YOUR GOAL →
The lines from the one holding "virtue of the |" to the end of the records below, exactly as written, are the only thing to return.

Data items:
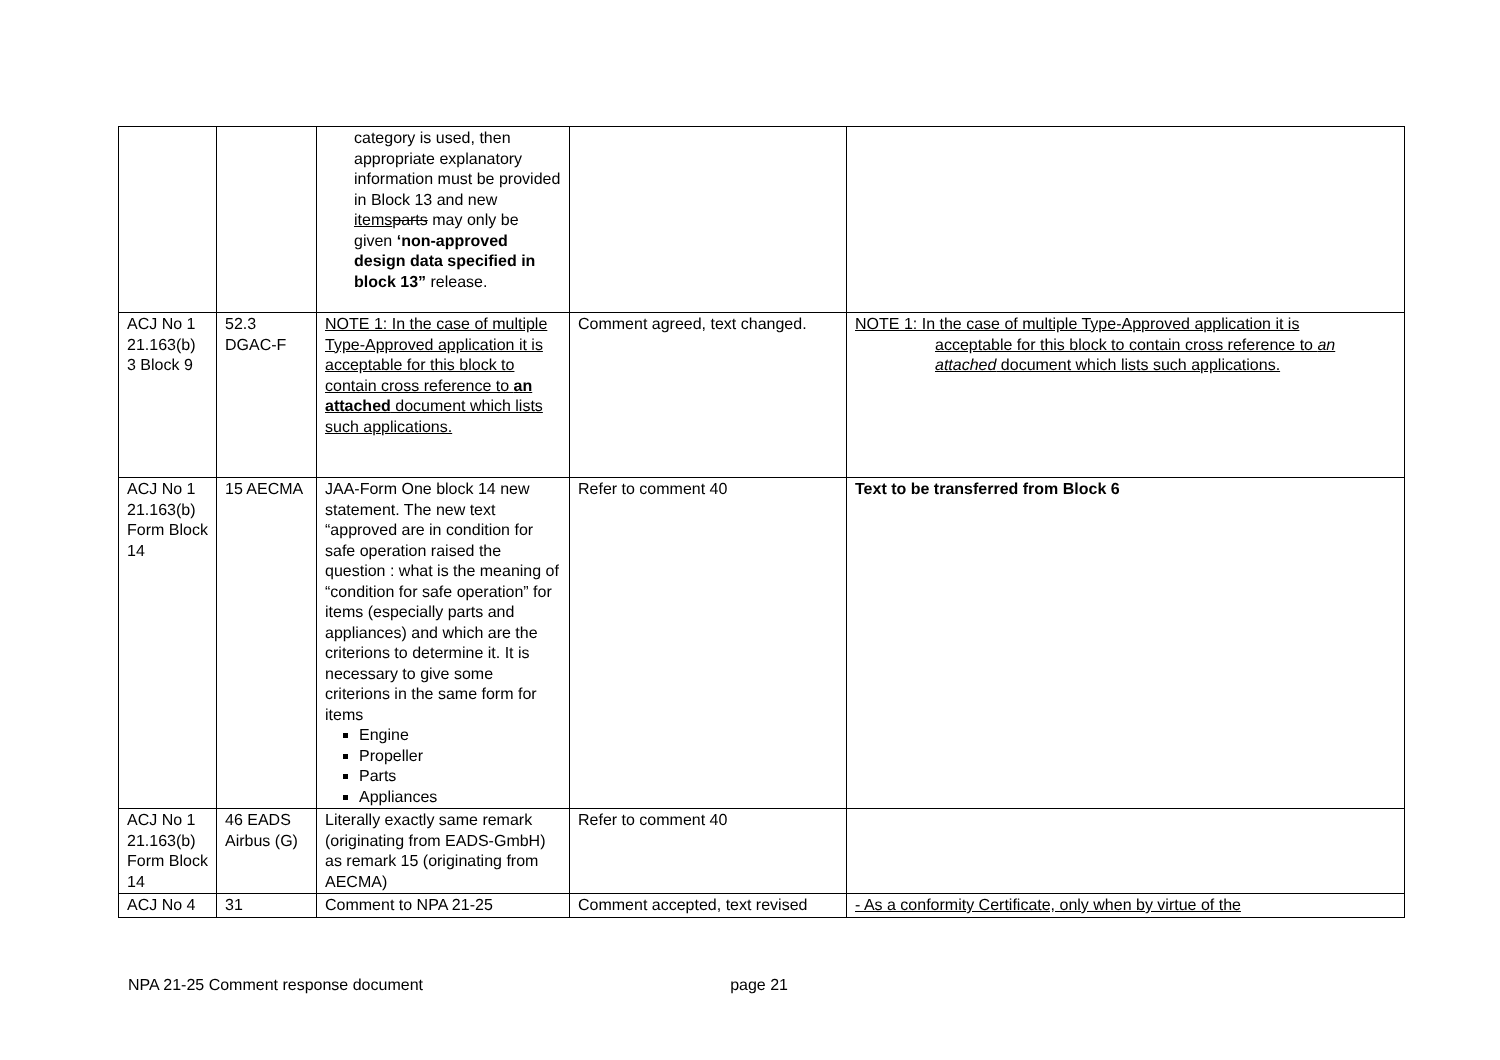| | | category is used, then appropriate explanatory information must be provided in Block 13 and new items parts may only be given ‘non-approved design data specified in block 13” release. | | |
| ACJ No 1 21.163(b) 3 Block 9 | 52.3 DGAC-F | NOTE 1: In the case of multiple Type-Approved application it is acceptable for this block to contain cross reference to an attached document which lists such applications. | Comment agreed, text changed. | NOTE 1: In the case of multiple Type-Approved application it is acceptable for this block to contain cross reference to an attached document which lists such applications. |
| ACJ No 1 21.163(b) Form Block 14 | 15 AECMA | JAA-Form One block 14 new statement. The new text “approved are in condition for safe operation raised the question : what is the meaning of “condition for safe operation” for items (especially parts and appliances) and which are the criterions to determine it. It is necessary to give some criterions in the same form for items Engine Propeller Parts Appliances | Refer to comment 40 | Text to be transferred from Block 6 |
| ACJ No 1 21.163(b) Form Block 14 | 46 EADS Airbus (G) | Literally exactly same remark (originating from EADS-GmbH) as remark 15 (originating from AECMA) | Refer to comment 40 | |
| ACJ No 4 | 31 | Comment to NPA 21-25 | Comment accepted, text revised | - As a conformity Certificate, only when by virtue of the |
NPA 21-25 Comment response document page 21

ANSWER SPACE →
| ACJ No 4 | 31 | Comment to NPA 21-25 | Comment accepted, text revised | - As a conformity Certificate, only when by virtue of the |
NPA 21-25 Comment response document page 21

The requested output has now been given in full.